◆ Prompt: In your transcription, keep every record exact and leave out the pictures.

◆ Data:
[Start of section]

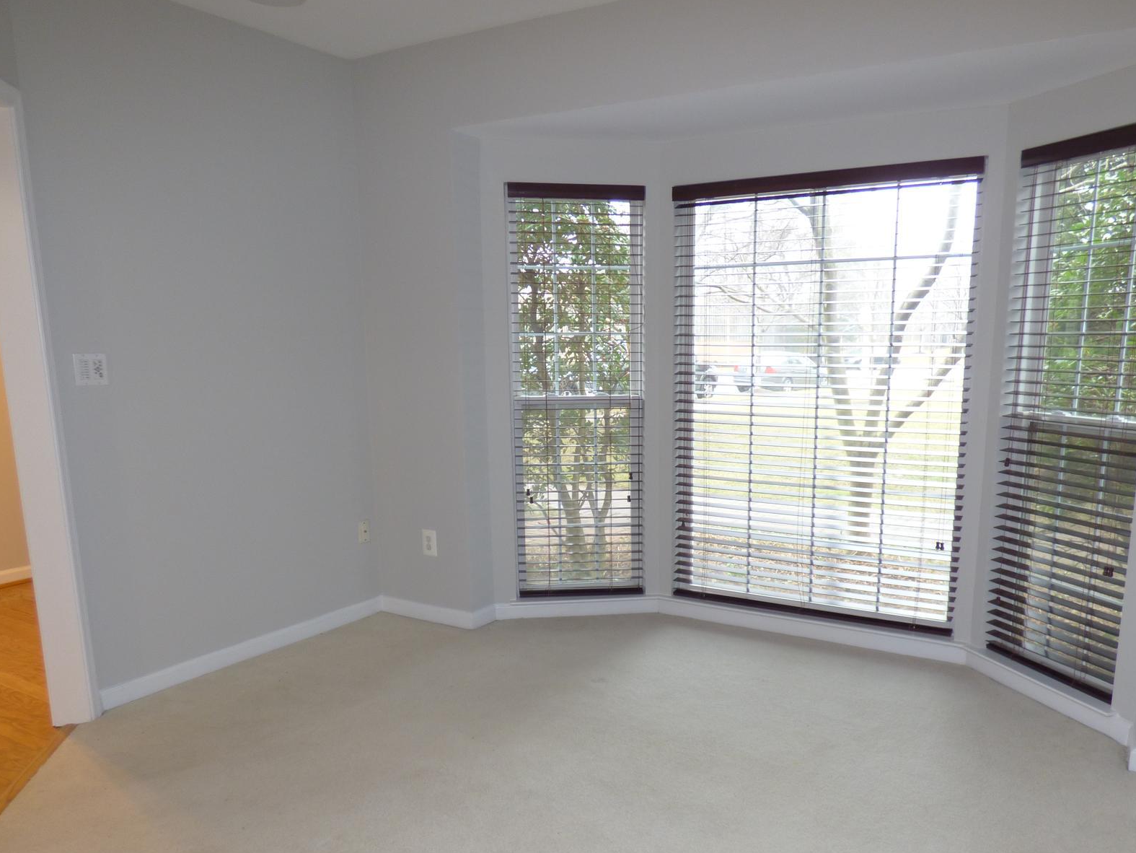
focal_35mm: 26
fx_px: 853
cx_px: 631
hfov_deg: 67.1
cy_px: 527
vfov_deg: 52.6
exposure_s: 1/10
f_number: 2.8
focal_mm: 3.58
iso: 100
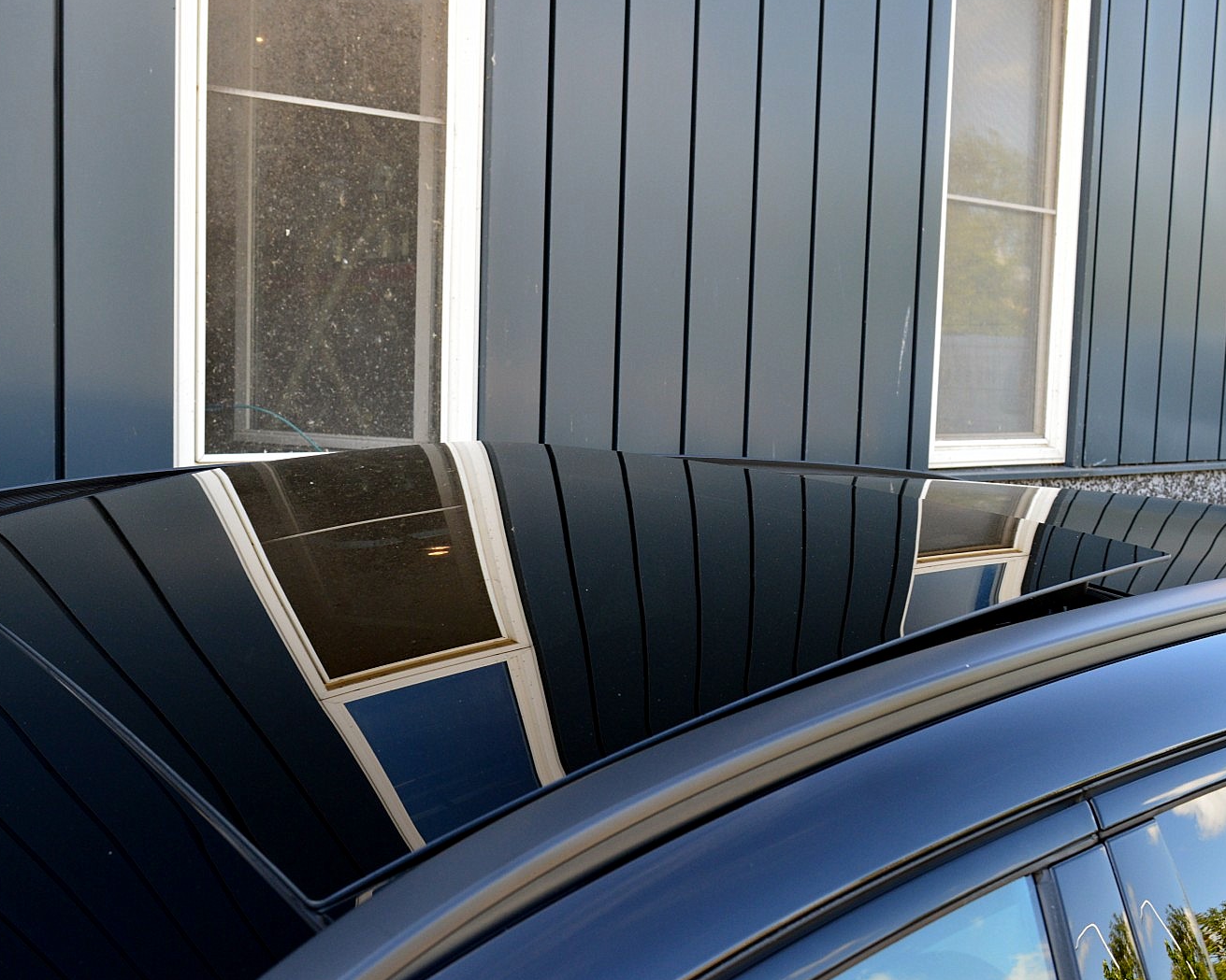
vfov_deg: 40.6
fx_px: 1327
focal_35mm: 37
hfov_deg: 49.5
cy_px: 500
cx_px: 536
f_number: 8
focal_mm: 21
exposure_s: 1/60
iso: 400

[End of section]

◆ Exercise solution:
focal_35mm: 26
fx_px: 853
cx_px: 631
hfov_deg: 67.1
cy_px: 527
vfov_deg: 52.6
exposure_s: 1/10
f_number: 2.8
focal_mm: 3.58
iso: 100
vfov_deg: 40.6
fx_px: 1327
focal_35mm: 37
hfov_deg: 49.5
cy_px: 500
cx_px: 536
f_number: 8
focal_mm: 21
exposure_s: 1/60
iso: 400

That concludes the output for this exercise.